Segment Start: DATA SECTION

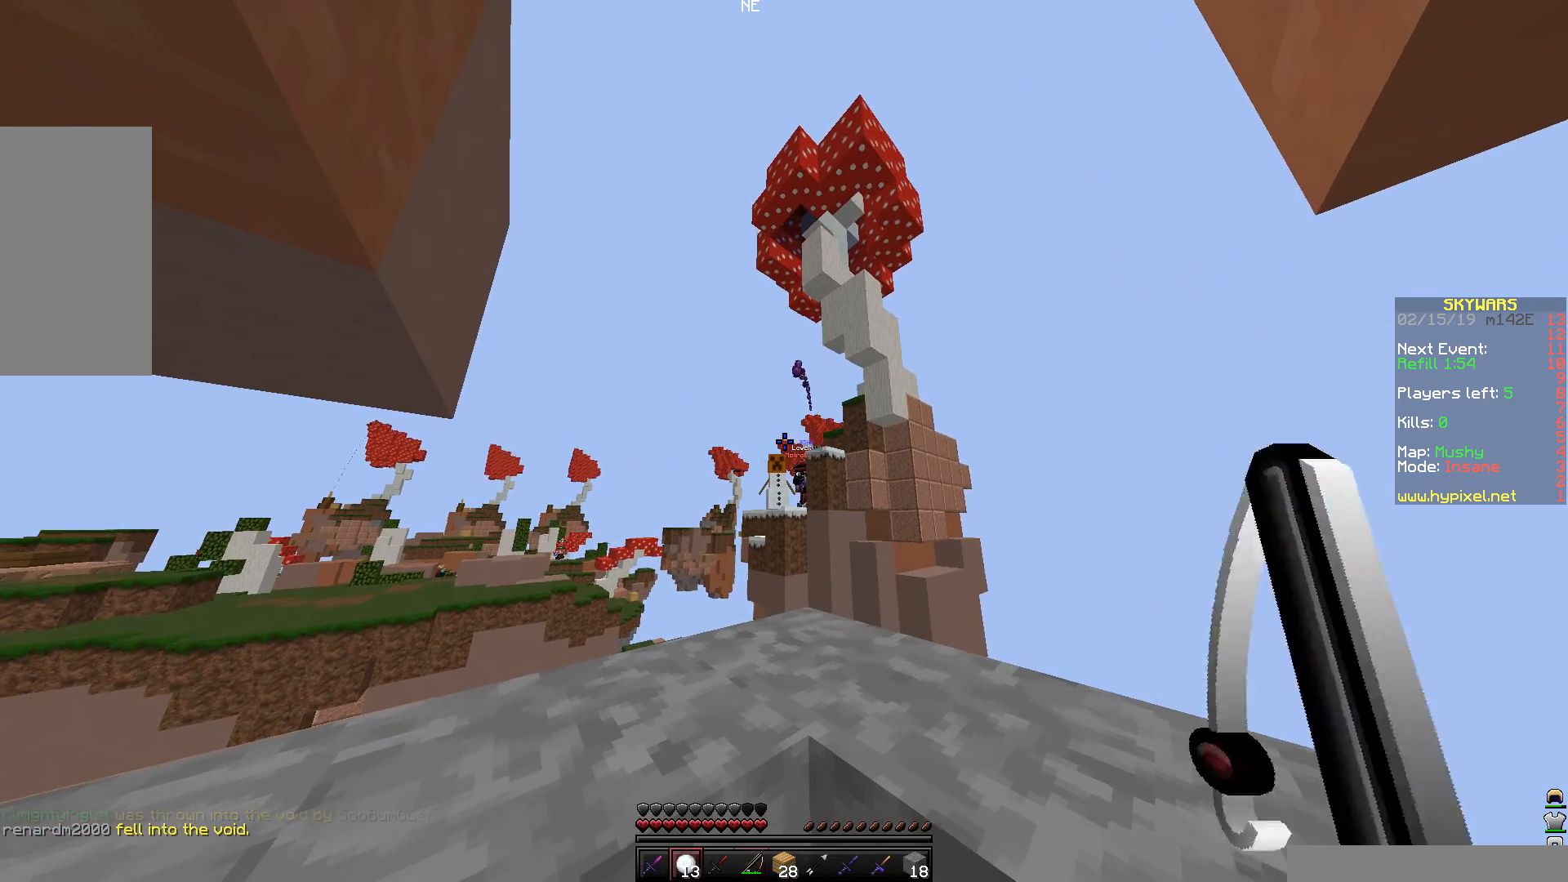
{"keys": [], "mouse": [], "events": [[150, "mouse_right", "down"], [350, "mouse_right", "up"]]}
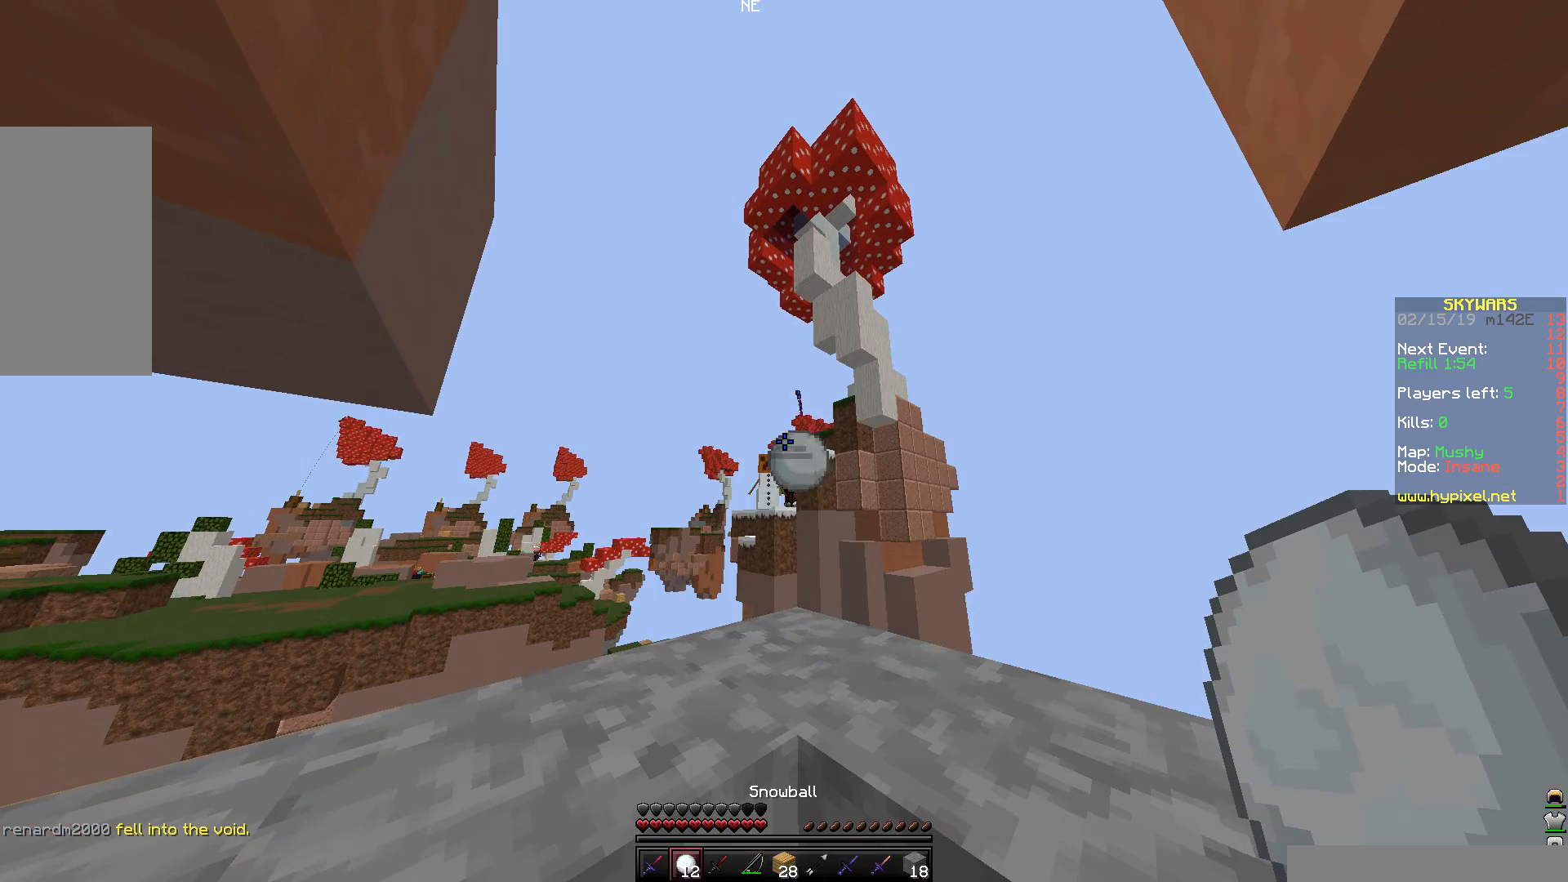
{"keys": [], "mouse": [], "events": []}
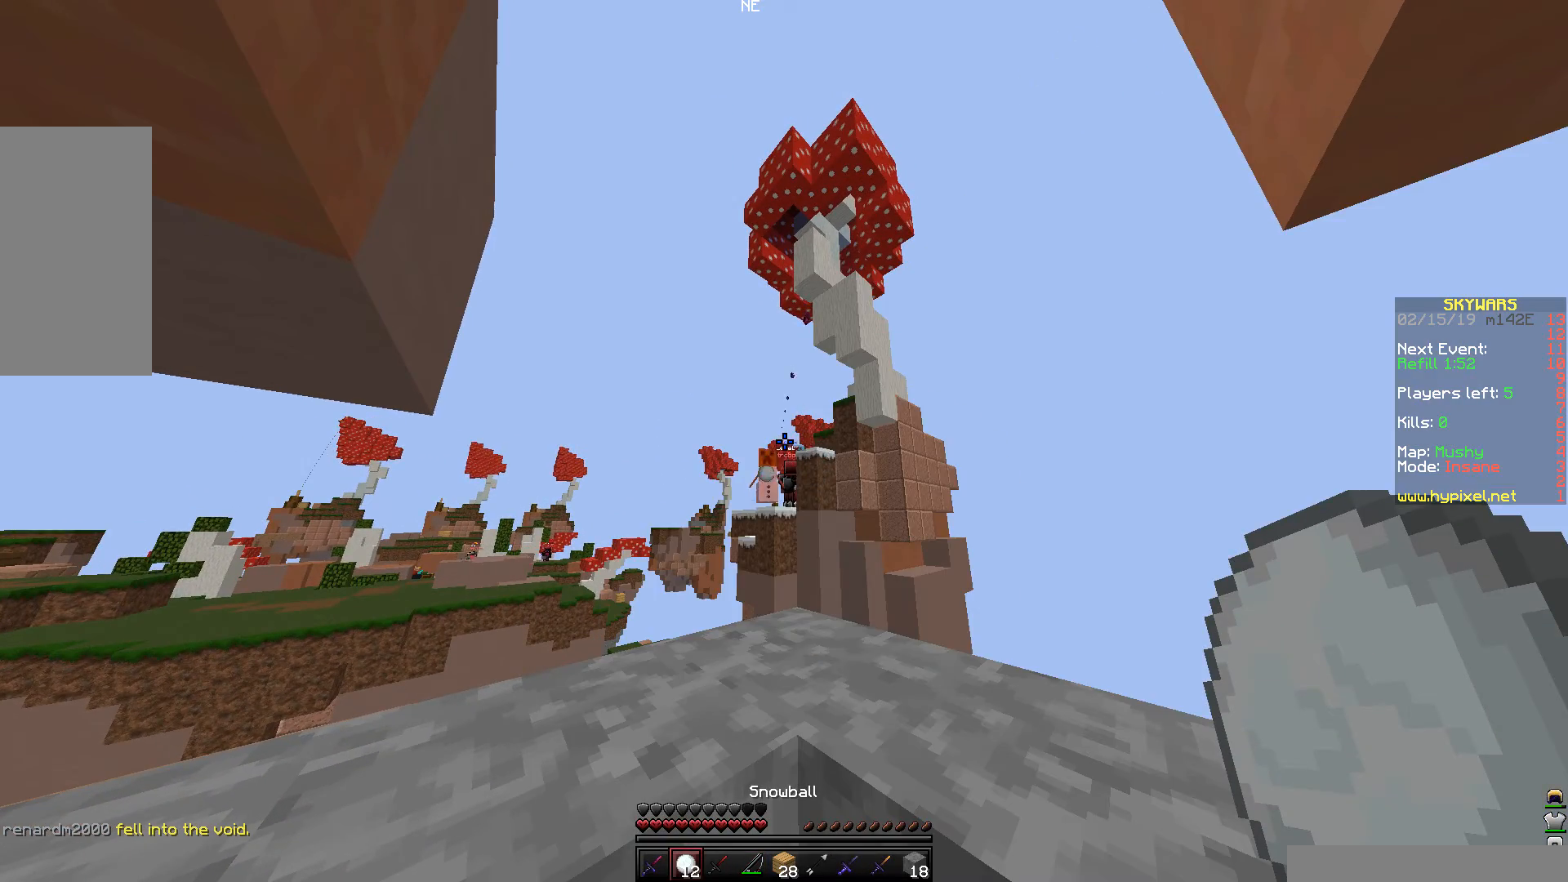
{"keys": [], "mouse": [], "events": []}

Segment End: DATA SECTION

### WHAT IS EXPECTED:
Wherever a picture appears in the data, please drop it and retype the rest exactly.

### EXPECTED OUTPUT:
{"keys": [], "mouse": [], "events": [[150, "mouse_right", "down"], [350, "mouse_right", "up"]]}
{"keys": [], "mouse": [], "events": []}
{"keys": [], "mouse": [], "events": []}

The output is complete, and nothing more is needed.